» **Exercise directions**: Note on the material below: return exactly the lines from the line that holds "9761: 0.02 -> 0.0133" through the line that holds "経度, 槻木東三丁目: 140.8184 -> 140.8183", and leave out each picture.

» **Extracted data**:
★ ★ ★ ★

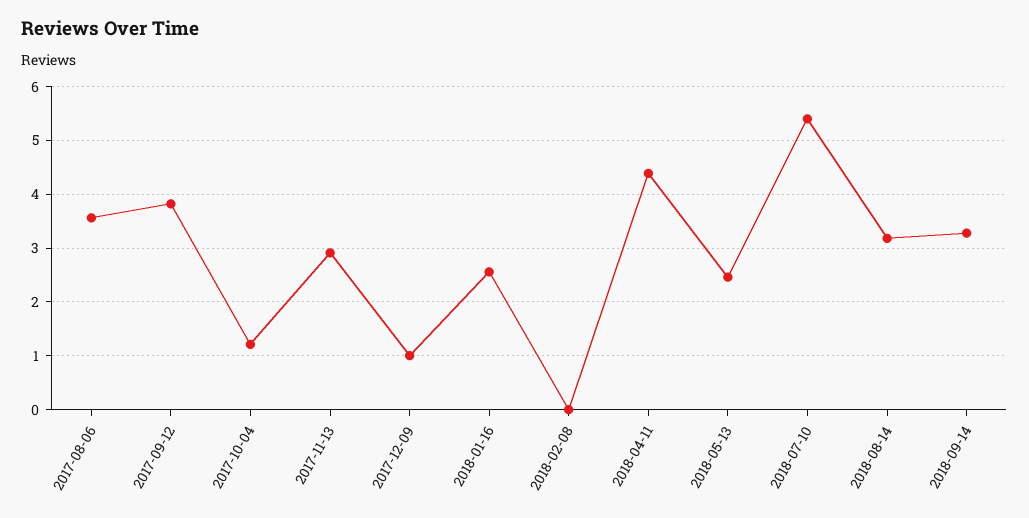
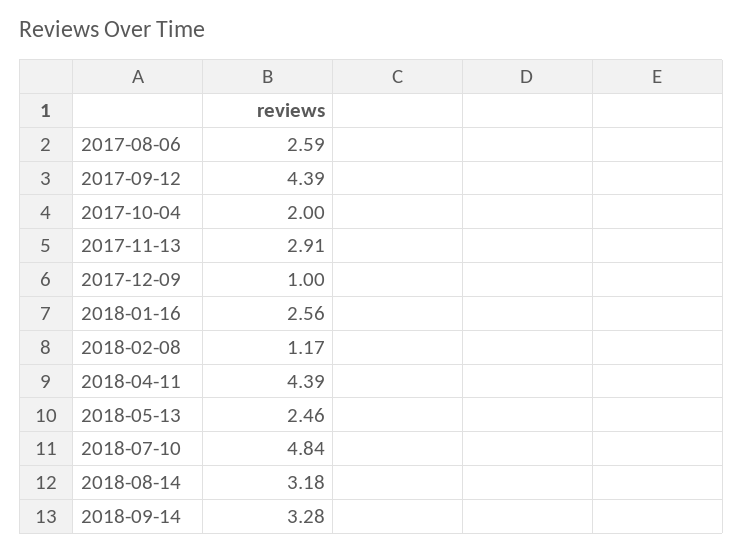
2017-08-06: 3.6 -> 2.59
2017-09-12: 3.8 -> 4.39
2017-10-04: 1.2 -> 2
2018-02-08: 0 -> 1.17
2018-07-10: 5.4 -> 4.84

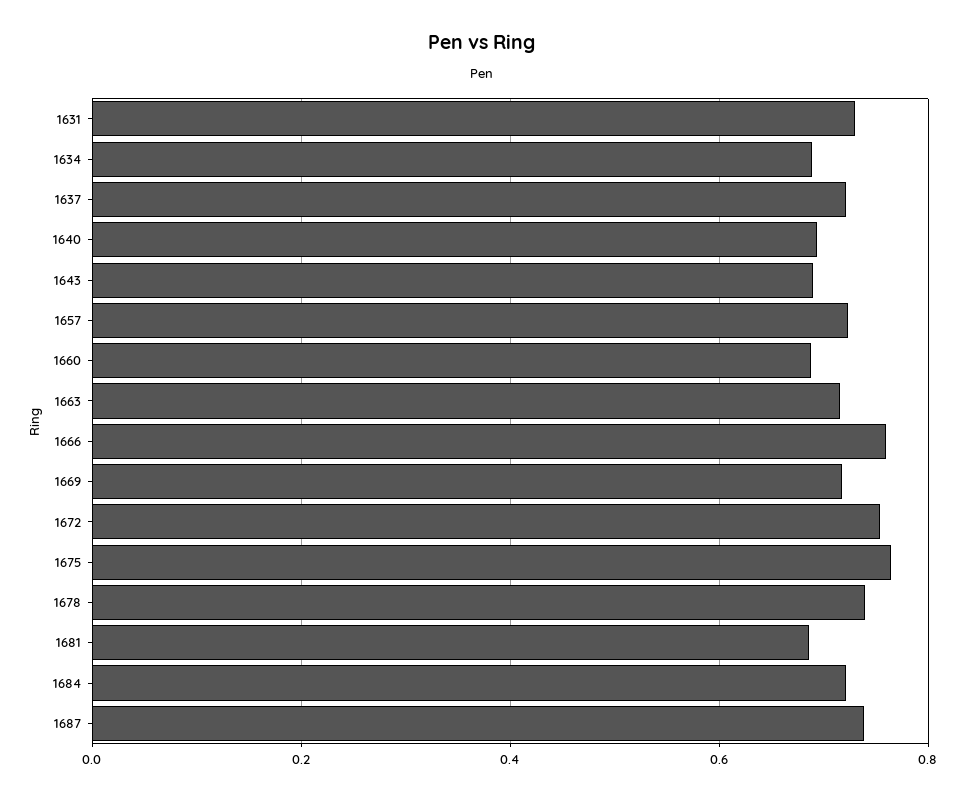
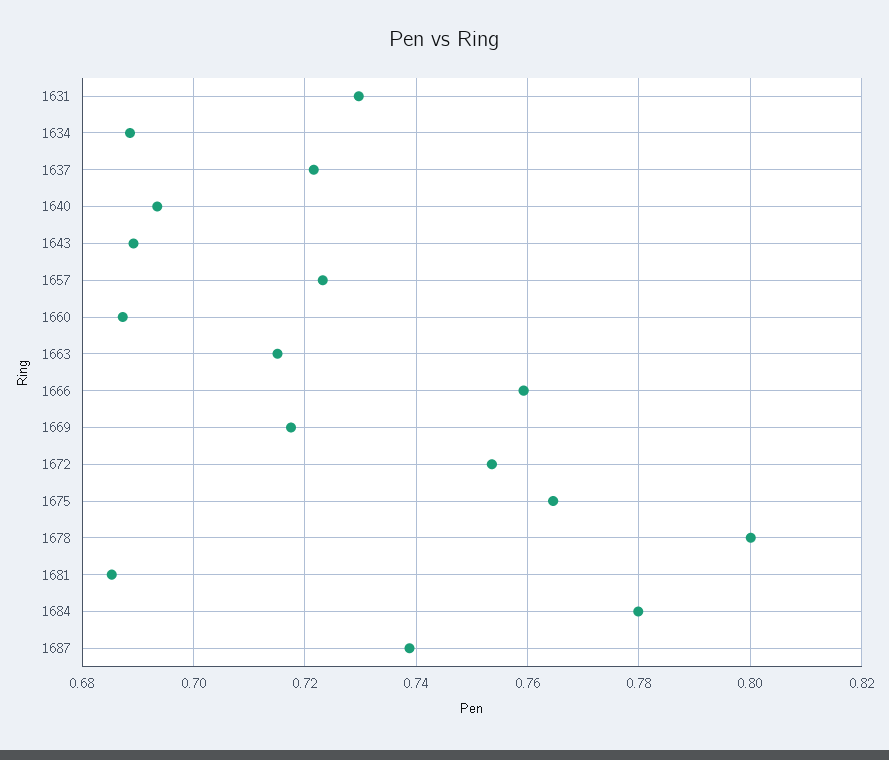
1678: 0.74 -> 0.8
1684: 0.72 -> 0.78

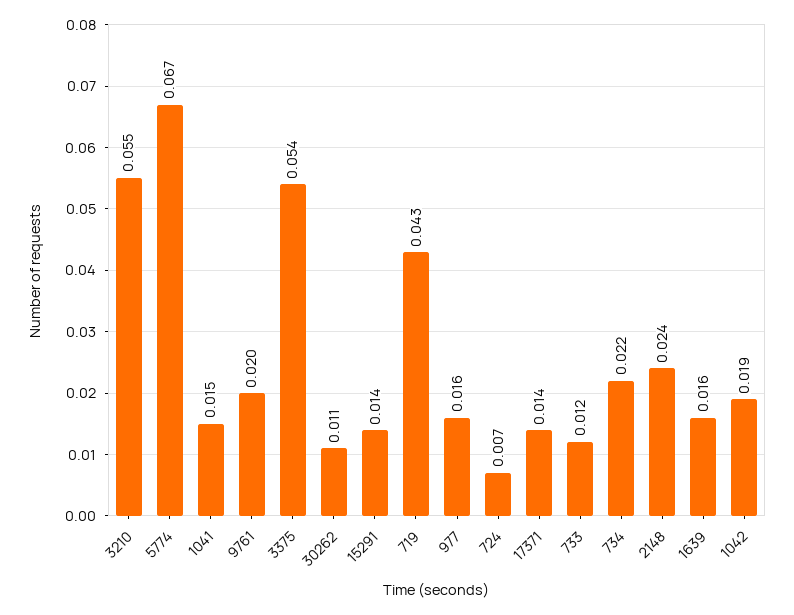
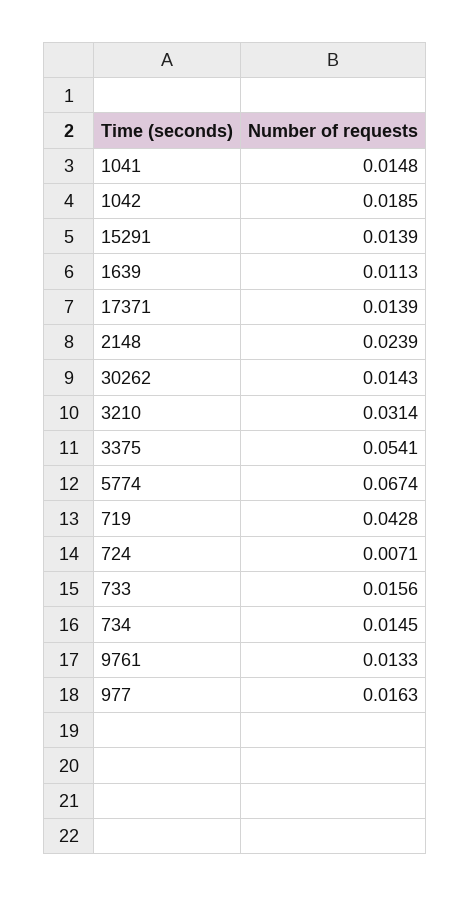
3210: 0.055 -> 0.0314
9761: 0.02 -> 0.0133
30262: 0.011 -> 0.0143
733: 0.012 -> 0.0156
734: 0.022 -> 0.0145
1639: 0.016 -> 0.0113

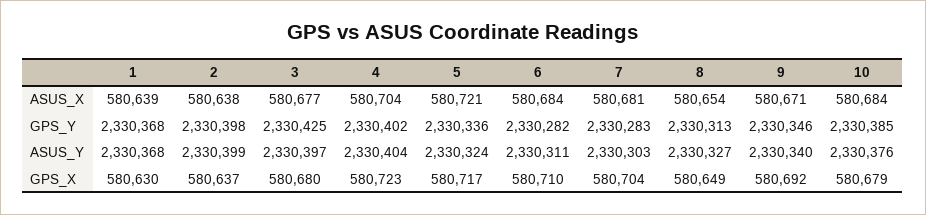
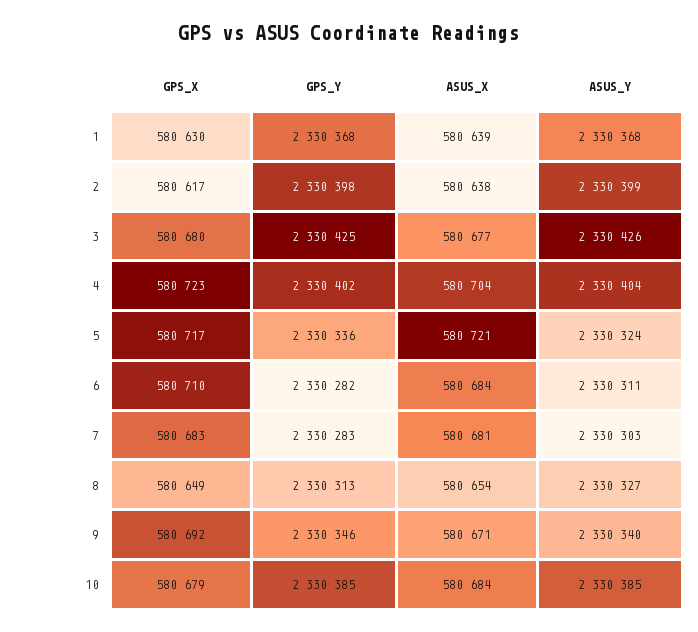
3, ASUS_Y: 2330397 -> 2330426
10, ASUS_Y: 2330376 -> 2330385
2, GPS_X: 580637 -> 580617
7, GPS_X: 580704 -> 580683

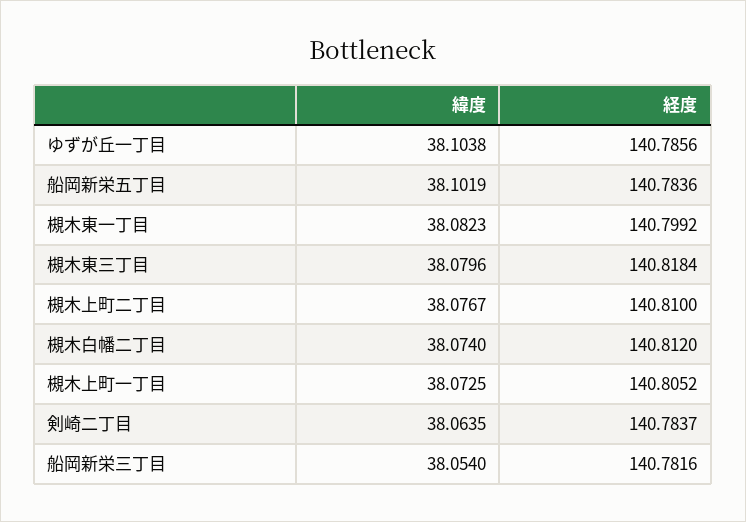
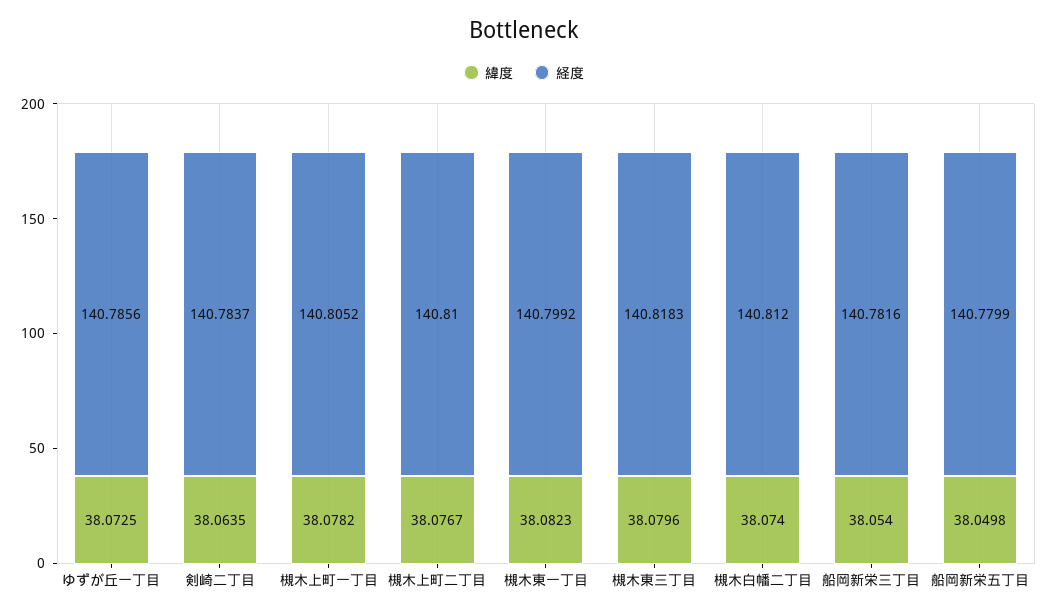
緯度, ゆずが丘一丁目: 38.1038 -> 38.0725
緯度, 船岡新栄五丁目: 38.1019 -> 38.0498
経度, 船岡新栄五丁目: 140.7836 -> 140.7799
経度, 槻木東三丁目: 140.8184 -> 140.8183
緯度, 槻木上町一丁目: 38.0725 -> 38.0782

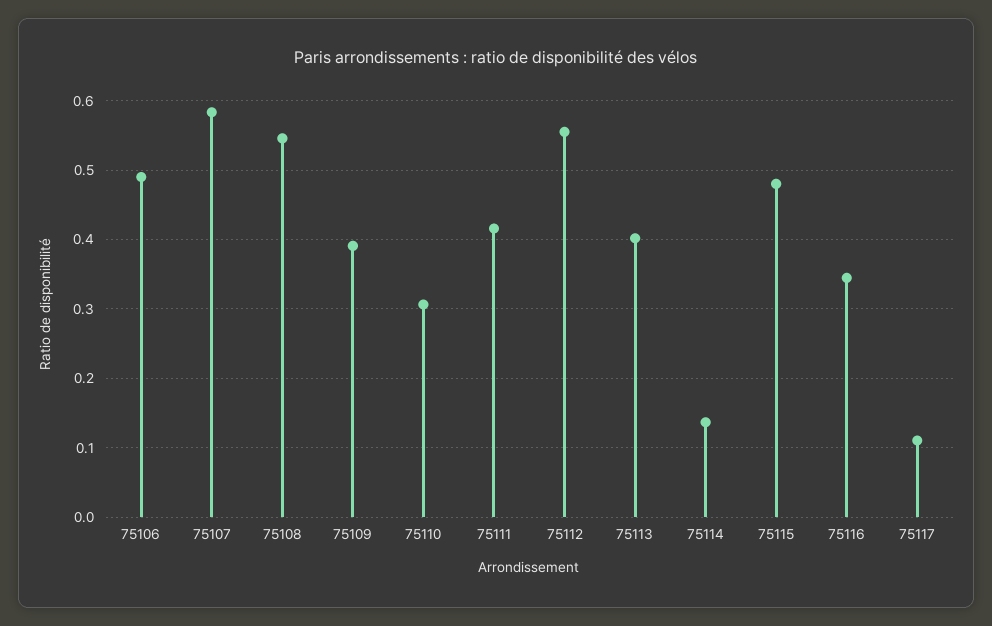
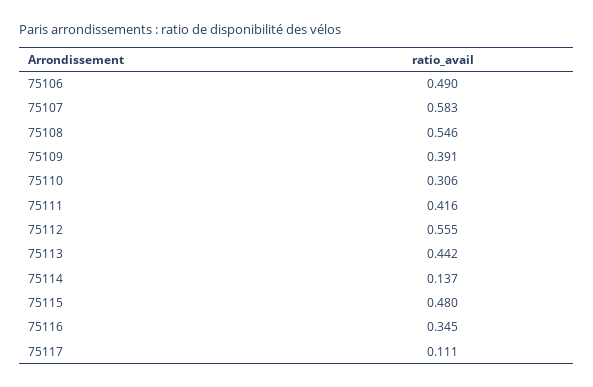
75113: 0.4 -> 0.442

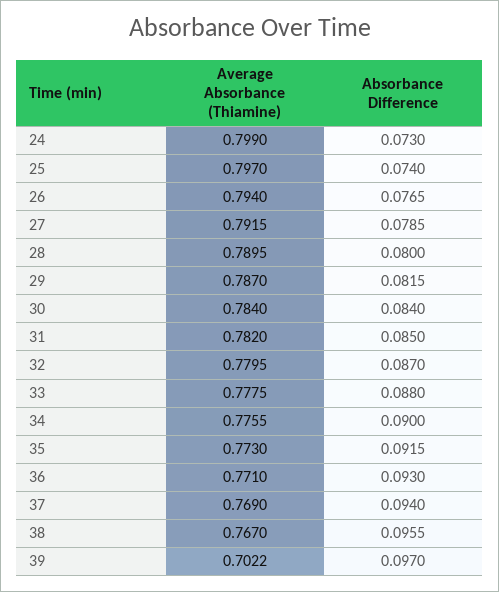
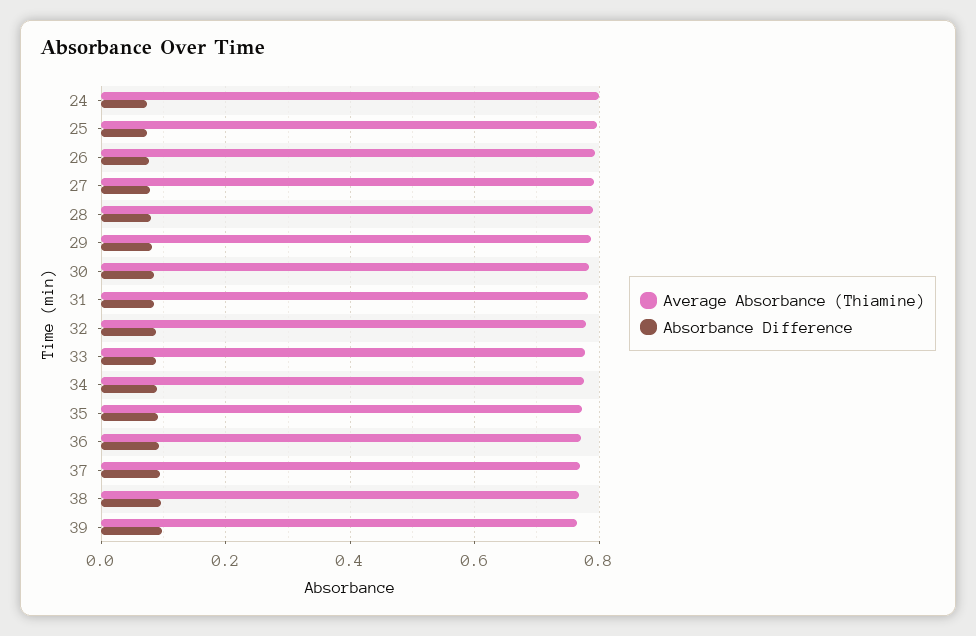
Average Absorbance (Thiamine), 39: 0.7022 -> 0.76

★ ★ ★ ★

» **Task response**:
9761: 0.02 -> 0.0133
30262: 0.011 -> 0.0143
733: 0.012 -> 0.0156
734: 0.022 -> 0.0145
1639: 0.016 -> 0.0113

3, ASUS_Y: 2330397 -> 2330426
10, ASUS_Y: 2330376 -> 2330385
2, GPS_X: 580637 -> 580617
7, GPS_X: 580704 -> 580683

緯度, ゆずが丘一丁目: 38.1038 -> 38.0725
緯度, 船岡新栄五丁目: 38.1019 -> 38.0498
経度, 船岡新栄五丁目: 140.7836 -> 140.7799
経度, 槻木東三丁目: 140.8184 -> 140.8183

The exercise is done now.